- Activity 1:
Reproduce the Iraq strategy commentary word for word, starting with "I think the" and going on through "May of 2006.".
- Activity 2:
Starting with the first line of the entries and going on through the line with "340.1], [0, 0, 1]] dist [-0.002803, -0.000007]", swap "camera" for "view" and change nothing else. Give back only those lines, without the pictures.

The military is concerned about eroding public support. Maybe they'd get somesupport if their strategy was presented directly and honestly. It at least seems plausible -- if hardly idealistic. The Bush rhetoric is insane, and even the American public has trouble with an insane strategy.
I think the military strategy boils down Afghanistan II. It's letting the Iraqis fight it out, while moving US forces off the scene. The US would provide air support, but would otherwise strive for invisibility. No more 'hearts and minds'. Whatever government emerged is Iraq's problem, and human rights and democracy are nowhere on the radar. The goal is 'stable' Iraq and a base for future US military operations in the region, but no "permanent bases".
Note the prediction of a very sharp force reduction. That fits with the story that Blair told the Japanese that the Brits would leave in May of 2006.
A Shift on Iraq(emphases mine)We need to get Bush off the stage and have Abizaid address the nation. This is an alternative Iraqis might support, and it may be better than US directed partition or an unrestrained civil war. It is, of course, a disaster by the standards Bush set on his invasion.
The Generals Plan a Slow Exit
By David Ignatius
Monday, September 26, 2005; Washinton Post
... The commanders who are running the war don't talk about transforming Iraq into an American-style democracy or of imposing U.S. values. They understand that Iraqis dislike American occupation, and for that reason they want fewer American troops in Iraq, not more.
...I had a rare opportunity to hear a detailed explanation of U.S. military strategy this weekend when the Centcom chief, Gen. John Abizaid, gathered his top generals here for what he called a "commanders' huddle." They described a military approach that's different, at least in tone, from what the public perceives. For the commanders, Iraq isn't an endless tunnel. They are planning to reduce U.S. troop levels over the next year to a force that will focus on training and advising the Iraqi military. They don't want permanent U.S. bases in Iraq. Indeed, they believe such a high-visibility American presence will only make it harder to stabilize the country.

- Data provided:
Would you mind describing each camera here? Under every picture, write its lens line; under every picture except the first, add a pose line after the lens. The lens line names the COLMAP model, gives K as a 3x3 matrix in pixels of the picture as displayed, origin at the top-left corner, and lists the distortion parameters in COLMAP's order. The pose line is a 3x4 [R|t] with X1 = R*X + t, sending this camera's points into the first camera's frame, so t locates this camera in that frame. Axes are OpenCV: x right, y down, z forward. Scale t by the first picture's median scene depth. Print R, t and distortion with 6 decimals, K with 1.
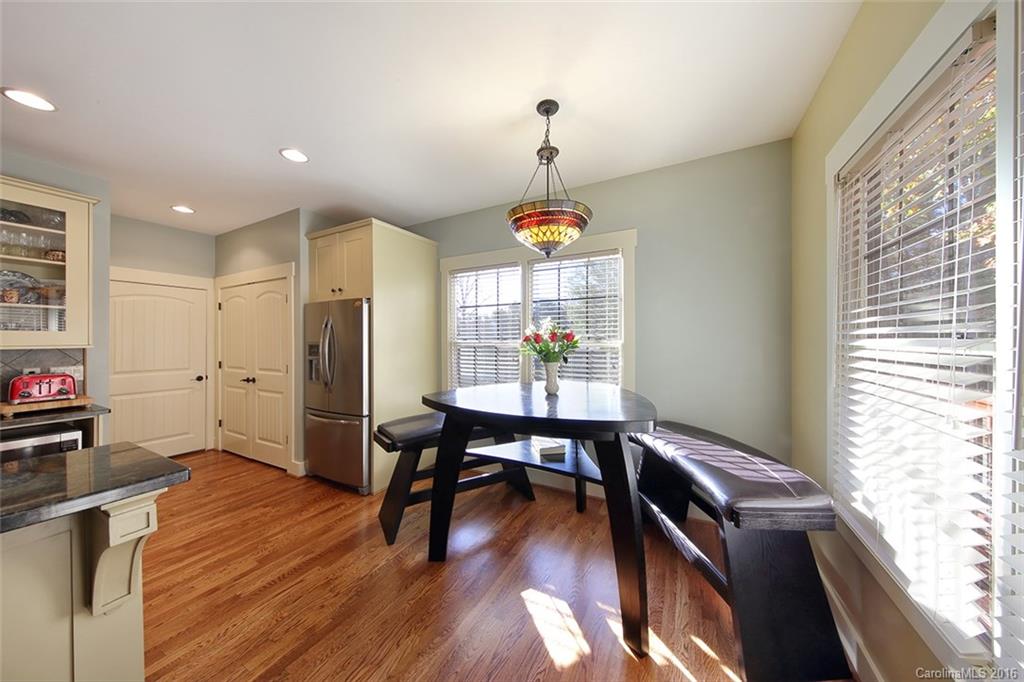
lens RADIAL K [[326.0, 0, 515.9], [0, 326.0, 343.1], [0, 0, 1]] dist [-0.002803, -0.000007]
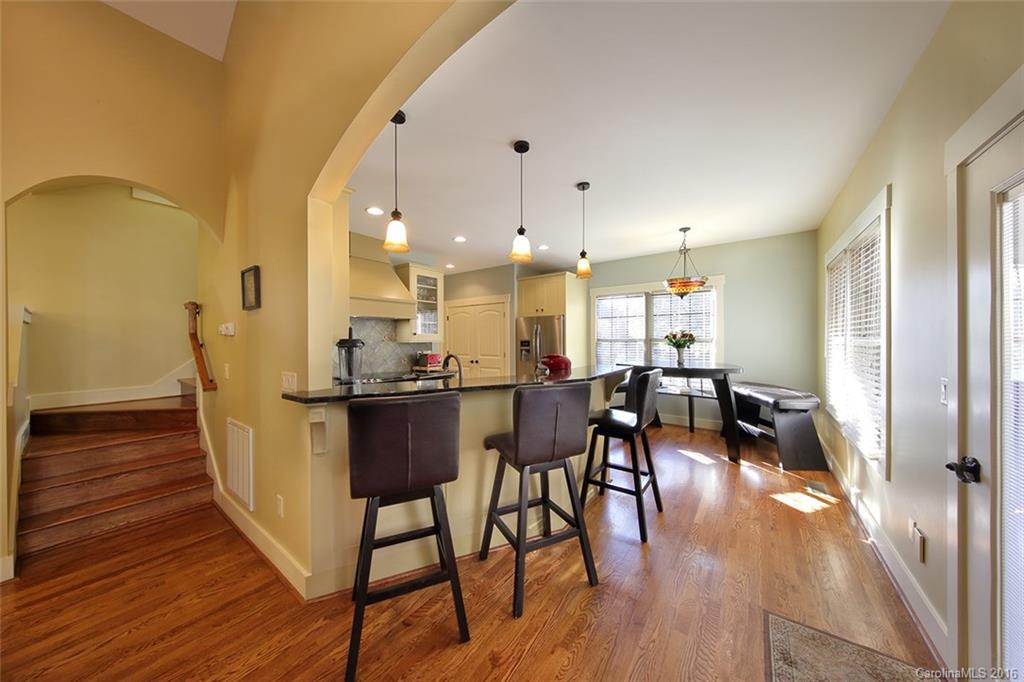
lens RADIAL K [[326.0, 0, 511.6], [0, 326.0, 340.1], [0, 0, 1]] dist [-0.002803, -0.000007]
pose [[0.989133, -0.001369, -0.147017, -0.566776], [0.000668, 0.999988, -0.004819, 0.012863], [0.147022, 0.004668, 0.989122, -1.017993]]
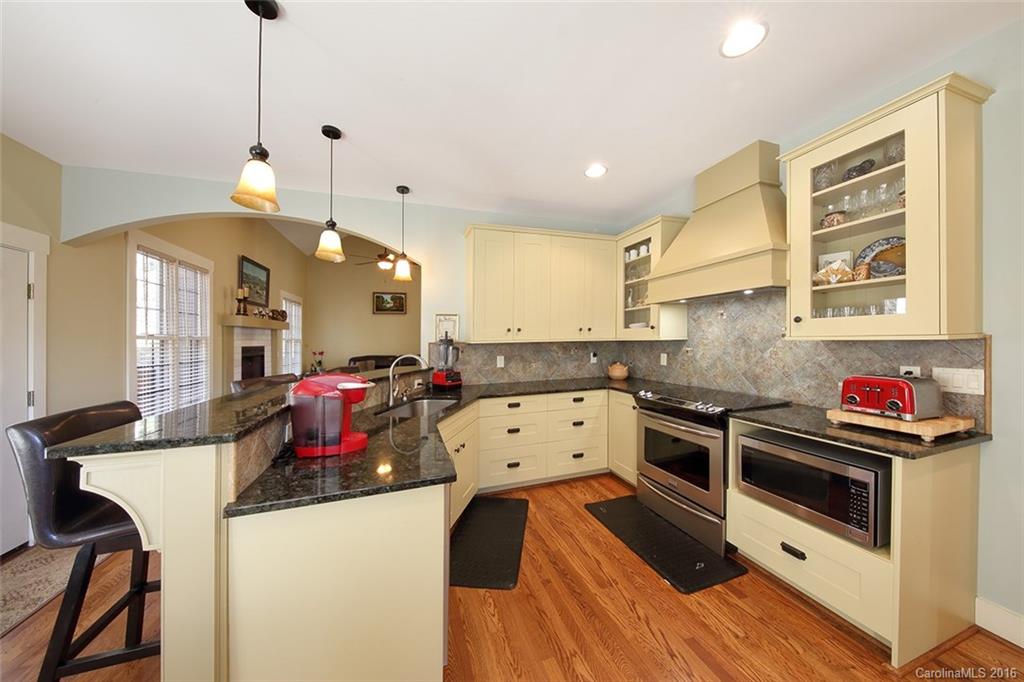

- Task output 1:
I think the military strategy boils down Afghanistan II. It's letting the Iraqis fight it out, while moving US forces off the scene. The US would provide air support, but would otherwise strive for invisibility. No more 'hearts and minds'. Whatever government emerged is Iraq's problem, and human rights and democracy are nowhere on the radar. The goal is 'stable' Iraq and a base for future US military operations in the region, but no "permanent bases".
Note the prediction of a very sharp force reduction. That fits with the story that Blair told the Japanese that the Brits would leave in May of 2006.

- Task output 2:
Would you mind describing each view here? Under every picture, write its lens line; under every picture except the first, add a pose line after the lens. The lens line names the COLMAP model, gives K as a 3x3 matrix in pixels of the picture as displayed, origin at the top-left corner, and lists the distortion parameters in COLMAP's order. The pose line is a 3x4 [R|t] with X1 = R*X + t, sending this view's points into the first view's frame, so t locates this view in that frame. Axes are OpenCV: x right, y down, z forward. Scale t by the first picture's median scene depth. Print R, t and distortion with 6 decimals, K with 1.
lens RADIAL K [[326.0, 0, 515.9], [0, 326.0, 343.1], [0, 0, 1]] dist [-0.002803, -0.000007]
lens RADIAL K [[326.0, 0, 511.6], [0, 326.0, 340.1], [0, 0, 1]] dist [-0.002803, -0.000007]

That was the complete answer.